[Excerpt]
^^^^^^^^

DICK SPENCER, Vice Chair
Dick Spencer is an attorney with Drummond Woodsum and MacMahon in Portland specializing in land conservation, municipal law and public finance.
Dick had been active in Portland’s non-profit sector. He is a co-founder of Portland Trails and Rangeley Lakes Heritage Trust, and as a long-term board member of the Maine Charitable Mechanics Association (Mechanics Hall). He also served in the Maine legislature as the House Chair of the Judiciary Committee.
Staff

MEREDITH G. HEALY, Manager
Meredith G. Healy is Portland-based artistic administrator and theater director. She recently finished an apprenticeship with Portland Stage where she worked as the Assistant Director and Dramaturg for Native Gardens (dir. Jade King Carroll), Talley’s Folly (dir. Sally Wood), Searching for Mr. Moon (dir. Julia Gibson), Senior Living (dir. Judith Ivey), and Sabina (dir. Danilo Gambini and Daniella Topol). Meredith is a Co-Founder and Artistic Producer for Eleven & One Theatre Collective, a small new-works theater company in Portland. Prior to moving to Maine, Meredith worked extensively with the Wilbury Theatre Group in Providence, RI and was their Director of New Works during the 2018-2019 Season. Meredith is a proud graduate of Wellesley College, where she was a double-major in Psychology and French.

^^^^^^^^

[Region boundary data]
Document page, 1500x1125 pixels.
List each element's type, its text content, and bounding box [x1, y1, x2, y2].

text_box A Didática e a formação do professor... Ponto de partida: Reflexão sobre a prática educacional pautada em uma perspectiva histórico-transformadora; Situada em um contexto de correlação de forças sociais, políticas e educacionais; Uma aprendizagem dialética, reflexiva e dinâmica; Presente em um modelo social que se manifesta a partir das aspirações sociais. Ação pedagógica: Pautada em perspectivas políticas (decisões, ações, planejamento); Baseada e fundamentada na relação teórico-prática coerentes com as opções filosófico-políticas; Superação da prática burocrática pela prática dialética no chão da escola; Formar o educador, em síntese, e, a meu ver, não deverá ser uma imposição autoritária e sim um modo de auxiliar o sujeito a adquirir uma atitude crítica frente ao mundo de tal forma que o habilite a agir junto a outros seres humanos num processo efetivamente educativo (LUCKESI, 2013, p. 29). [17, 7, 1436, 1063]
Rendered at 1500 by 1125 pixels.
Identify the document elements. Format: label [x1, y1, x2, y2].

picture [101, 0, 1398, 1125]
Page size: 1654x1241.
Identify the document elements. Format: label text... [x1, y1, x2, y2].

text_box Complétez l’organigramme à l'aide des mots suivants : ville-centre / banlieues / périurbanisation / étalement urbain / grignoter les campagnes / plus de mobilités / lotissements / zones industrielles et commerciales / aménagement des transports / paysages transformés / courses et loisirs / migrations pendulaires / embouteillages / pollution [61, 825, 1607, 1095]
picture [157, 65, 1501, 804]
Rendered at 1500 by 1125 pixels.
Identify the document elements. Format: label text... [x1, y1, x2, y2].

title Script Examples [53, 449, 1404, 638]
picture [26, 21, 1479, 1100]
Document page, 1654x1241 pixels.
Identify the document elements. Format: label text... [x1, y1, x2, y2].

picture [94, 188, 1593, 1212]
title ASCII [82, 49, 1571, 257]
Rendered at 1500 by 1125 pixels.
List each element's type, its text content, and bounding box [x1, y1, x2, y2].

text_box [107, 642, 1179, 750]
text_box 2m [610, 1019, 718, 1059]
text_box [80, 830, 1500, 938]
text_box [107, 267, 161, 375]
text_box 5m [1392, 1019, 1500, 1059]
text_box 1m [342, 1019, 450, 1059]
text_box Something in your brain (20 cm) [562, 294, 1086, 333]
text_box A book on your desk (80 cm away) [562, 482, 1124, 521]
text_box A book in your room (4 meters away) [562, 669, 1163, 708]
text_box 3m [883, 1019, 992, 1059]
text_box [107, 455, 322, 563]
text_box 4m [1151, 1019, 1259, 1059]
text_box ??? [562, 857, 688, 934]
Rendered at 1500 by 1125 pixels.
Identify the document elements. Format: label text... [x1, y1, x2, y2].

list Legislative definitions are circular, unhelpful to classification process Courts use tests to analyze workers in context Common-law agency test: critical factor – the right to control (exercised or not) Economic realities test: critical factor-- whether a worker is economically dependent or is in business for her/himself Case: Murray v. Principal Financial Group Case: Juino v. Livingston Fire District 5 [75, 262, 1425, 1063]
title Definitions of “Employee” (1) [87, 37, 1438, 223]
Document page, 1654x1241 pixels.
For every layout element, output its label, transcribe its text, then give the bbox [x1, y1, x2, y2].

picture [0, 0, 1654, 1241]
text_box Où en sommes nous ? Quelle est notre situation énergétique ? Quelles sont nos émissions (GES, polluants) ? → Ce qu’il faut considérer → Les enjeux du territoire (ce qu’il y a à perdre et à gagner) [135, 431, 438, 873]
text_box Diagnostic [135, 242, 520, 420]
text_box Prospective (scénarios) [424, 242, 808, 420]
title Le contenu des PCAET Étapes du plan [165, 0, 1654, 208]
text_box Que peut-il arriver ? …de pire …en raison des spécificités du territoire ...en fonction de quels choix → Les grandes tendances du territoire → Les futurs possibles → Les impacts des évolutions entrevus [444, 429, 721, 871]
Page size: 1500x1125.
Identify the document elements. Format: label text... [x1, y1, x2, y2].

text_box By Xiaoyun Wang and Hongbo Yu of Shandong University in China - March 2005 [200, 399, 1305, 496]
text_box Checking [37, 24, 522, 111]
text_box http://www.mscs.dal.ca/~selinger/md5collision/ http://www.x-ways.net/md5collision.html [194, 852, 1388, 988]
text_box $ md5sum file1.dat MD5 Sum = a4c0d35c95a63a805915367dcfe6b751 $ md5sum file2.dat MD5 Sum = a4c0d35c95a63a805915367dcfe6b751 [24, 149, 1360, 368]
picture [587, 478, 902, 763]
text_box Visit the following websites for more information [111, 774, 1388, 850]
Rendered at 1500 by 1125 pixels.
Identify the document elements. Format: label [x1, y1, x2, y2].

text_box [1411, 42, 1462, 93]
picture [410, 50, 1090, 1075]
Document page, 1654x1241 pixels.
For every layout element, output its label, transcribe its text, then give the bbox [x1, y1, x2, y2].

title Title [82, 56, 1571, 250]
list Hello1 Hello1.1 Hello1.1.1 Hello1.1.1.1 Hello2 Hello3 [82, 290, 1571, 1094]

^^^^^^^^

[Requirements]
1. Answer from the profiles:
(a) What law firm does Dick Spencer work at?
(b) Which committee did Dick Spencer chair in the Maine House?
(c) What were Meredith G. Healy's two majors at Wellesley College?
2. Quote the profiles word for word, from "MEREDITH G. HEALY, Manager" down to "Psychology and French.".
You can complete this without the records.

[Expected outputs]
1.
(a) Drummond Woodsum and MacMahon
(b) The Judiciary Committee
(c) Psychology and French

2.
MEREDITH G. HEALY, Manager
Meredith G. Healy is Portland-based artistic administrator and theater director. She recently finished an apprenticeship with Portland Stage where she worked as the Assistant Director and Dramaturg for Native Gardens (dir. Jade King Carroll), Talley’s Folly (dir. Sally Wood), Searching for Mr. Moon (dir. Julia Gibson), Senior Living (dir. Judith Ivey), and Sabina (dir. Danilo Gambini and Daniella Topol). Meredith is a Co-Founder and Artistic Producer for Eleven & One Theatre Collective, a small new-works theater company in Portland. Prior to moving to Maine, Meredith worked extensively with the Wilbury Theatre Group in Providence, RI and was their Director of New Works during the 2018-2019 Season. Meredith is a proud graduate of Wellesley College, where she was a double-major in Psychology and French.